I thought this year would be different. My house is decorated and I sent holiday cards. We baked cookies and I’m hosting a small Christmas Eve soiree at which I will wear a mistletoe headband. There were end-of-semester dinners, a work party, and walks down Christmas Tree Lane with cups of hot chocolate. We delivered a sack of Matchbox cars to UCSF Children’s Hospital and I have five weeks of vacation from graduate school.
I’m happy. I’m busy. I’m in love. Yet, my stomach twists and gurgles and the minutes are long in the darkness of my room each night.
Maybe it has something to do with this time of year. Maybe it has something to do with separate houses, split accounts, and legal matters. Maybe it has something to do with the words pre-cancerous cells and the subsequent surgery I had last month to remove them. It might have something to do with the pages of medical records I thumbed through and the details I unearthed this semester that will make my book fuller, but make my heart tighten. It might have something to with the interviews I conducted and then painstakingly transcribed that rehash months in the hospital and remind of an uncertain future.
In the dark of my room, I have also thought about my grandparents' house, the one I went to every Easter, Thanksgiving, and Christmas for 18 years when I lived in Lockport, NY. And I wonder if my brother thinks about it too. I have thought about my 90-year-old grandmother, a woman I passed in the hallway at her nursing home because I didn’t recognize her. I have thought about my parents and their divorce. I have thought about the dogs I don’t have, the house I don’t live in, the years and circumstances that unraveled my marriage, and the family I no longer exchange presents with (or get Christmas cards from).
I have thought about fear, communication, transparency, respect, trust, following through, and walking away.

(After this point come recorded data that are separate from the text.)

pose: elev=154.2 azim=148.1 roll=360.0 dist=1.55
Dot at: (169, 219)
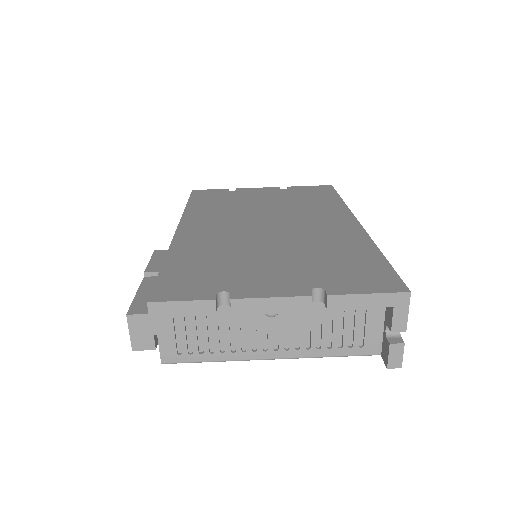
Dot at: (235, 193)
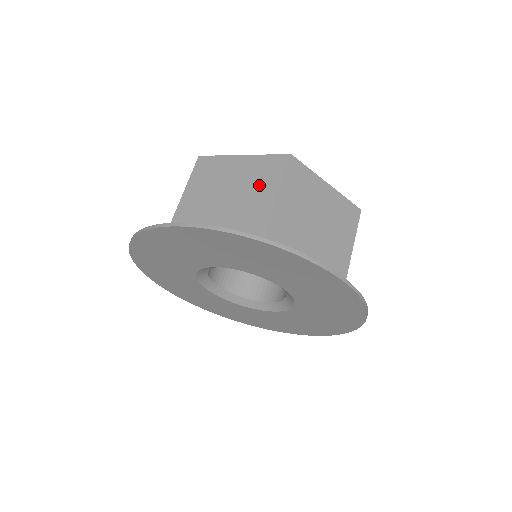
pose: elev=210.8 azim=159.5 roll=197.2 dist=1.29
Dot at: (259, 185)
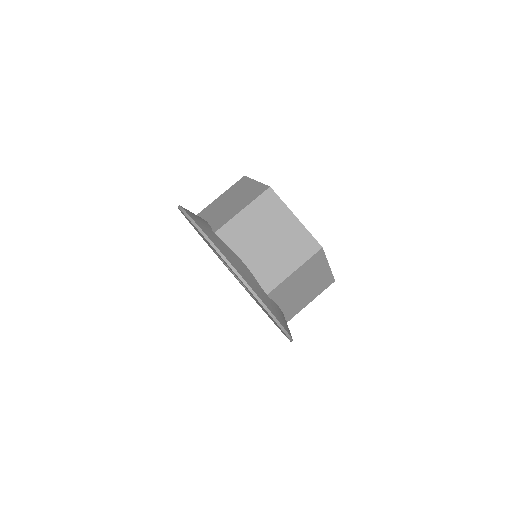
Dot at: (290, 252)
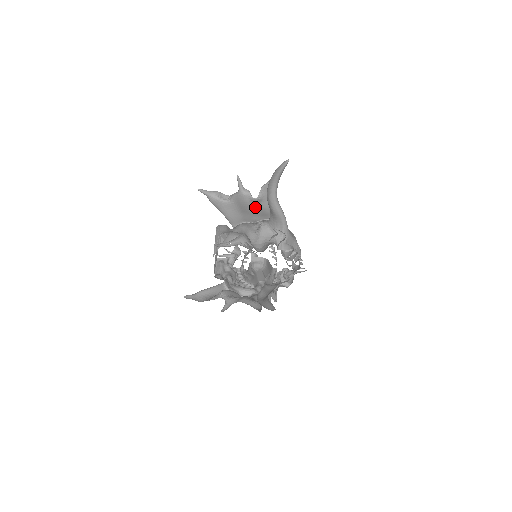
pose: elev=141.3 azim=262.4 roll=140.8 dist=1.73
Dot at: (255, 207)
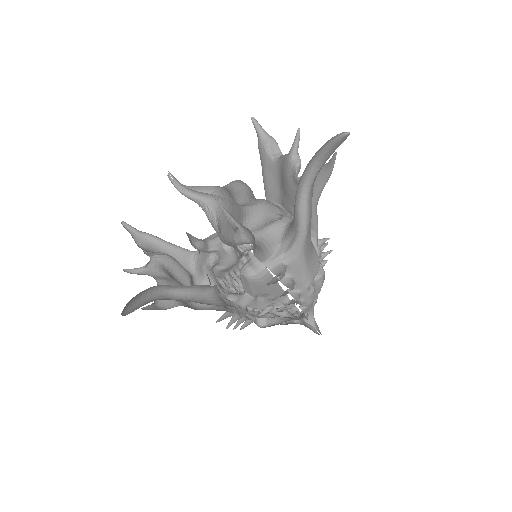
Dot at: (295, 191)
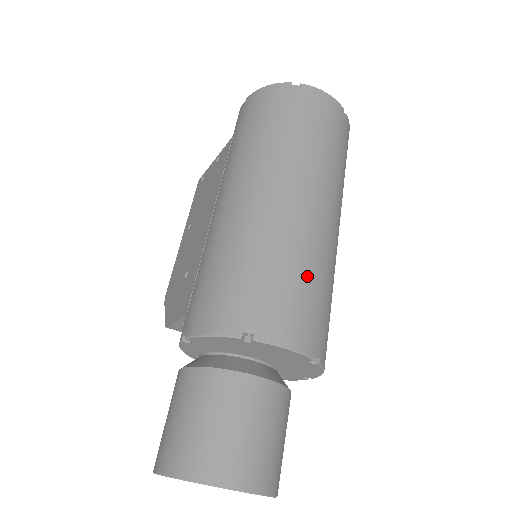
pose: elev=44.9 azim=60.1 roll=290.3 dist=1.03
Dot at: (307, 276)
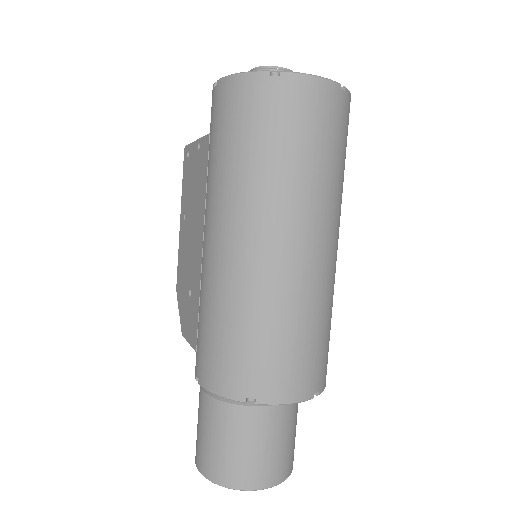
Dot at: (302, 330)
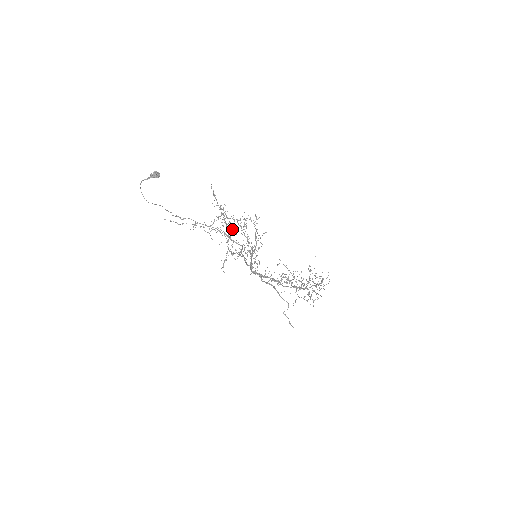
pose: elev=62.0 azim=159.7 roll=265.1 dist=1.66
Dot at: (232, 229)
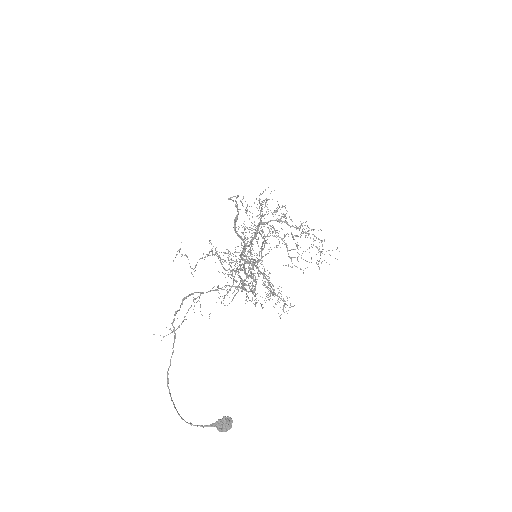
Dot at: (247, 277)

Fortunately the nights are offset by the days when I see him smile and hear his laugh as he decorates gingerbread cookies. I watch him as he continues reading long after the timer beeps and his 15 minutes are up. I hang his drawings of taxis and trains and baseball fields on his bedroom walls and admire how much his art has changed. I listen as he proudly plays Deck the Halls on the piano and smile as he unconsciously sings I hear those J.I.N.G.L.E. B.E double L.S. I radiate as I tuck him and his brother into the bed that they share after they tell me that they love me.
I have also thought about the future, as I wonder how long I get to have this life. And I wonder what I’ll look back on when I’m old. I hope I find that writing the book was worthwhile. And I hope I find the baking and singing and piano-playing and laughter are prominently featured and not all that other stuff that keeps me up at night.